Solution:

Given matrix, $A=\begin{bmatrix} 7 \ \ 1\\-1\ 1\end{bmatrix}$

First we find characteristic polynomial, $p(t)=\begin{vmatrix} A-tI\end{vmatrix}$

$=\begin{vmatrix} 7-t \ \ \ \ 1\\-1\ \ \ 1-t\end{vmatrix}$

$=(7-t)(1-t)-1(-1) \\ =7-t-7t+t^2+1 \\ =t^2-8t+8$

Now, applying Cayley hamilton theorem,

$O=p(A)=A^2-8A+8I$

where $O$ is zero matrix and $I$ is identity matrix of order 2.

So, $A^2-8A=-8I$

$\Rightarrow-\dfrac18A^2+A=I$

$\Rightarrow A(-\dfrac18A+I)=I$ ...(i)

Similarly, we can write this as: $(-\dfrac18A+I)A=I$ ...(ii)

Thus, from (i) and (ii), matrix $(-\dfrac18A+I)$ is the inverse of matrix $A$ .
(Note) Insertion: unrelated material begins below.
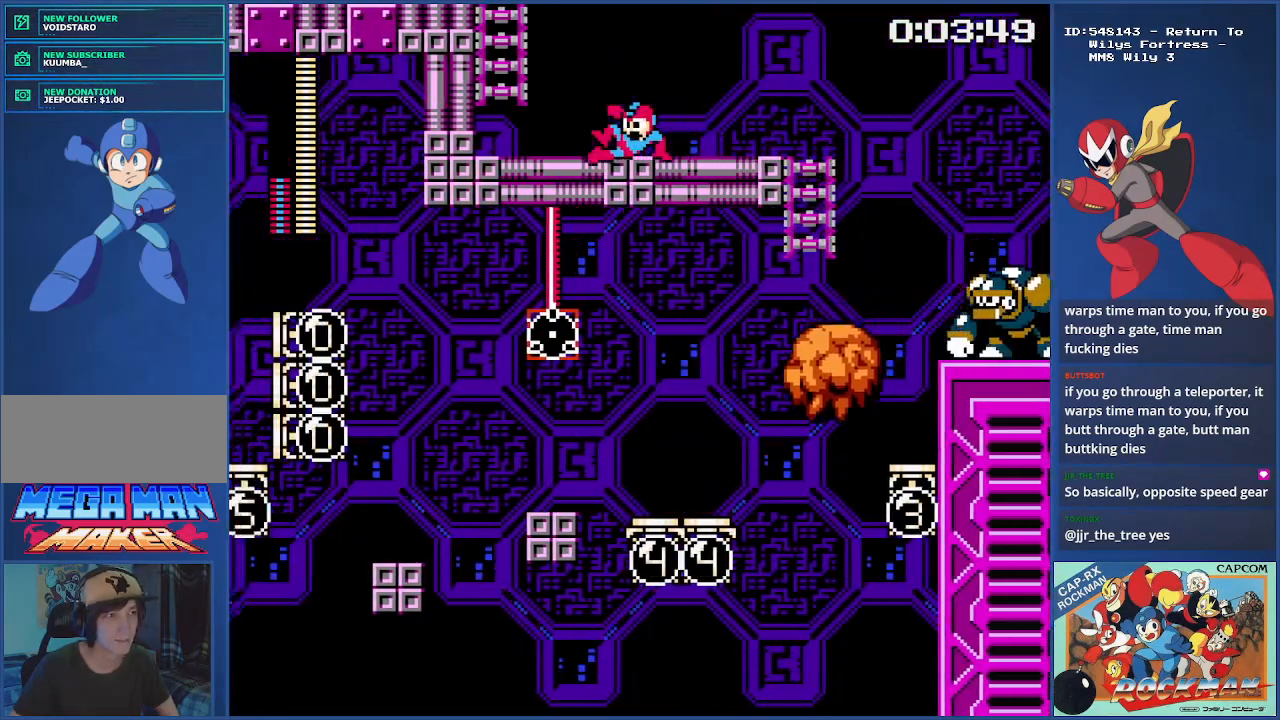
{"buttons": ["CROSS", "DPAD_UP"], "events": [[267, "CROSS", "down"], [400, "DPAD_LEFT", "up"], [450, "DPAD_UP", "down"]]}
$\therefore A^{-1}=(-\dfrac18A+I)$

$=-\frac18\begin{bmatrix} 7 \ \ 1\\-1\ 1\end{bmatrix}+\begin{bmatrix} 1 \ \ 0\\0\ 1\end{bmatrix}$

$=\begin{bmatrix} -\frac78 \ \ -\frac18\\\frac18\ -\frac18\end{bmatrix}+\begin{bmatrix} 1 \ \ 0\\0\ 1\end{bmatrix}$

$=\begin{bmatrix} \frac18 \frac{-1}8\\\frac18\ \frac78\end{bmatrix}$

This is required answer.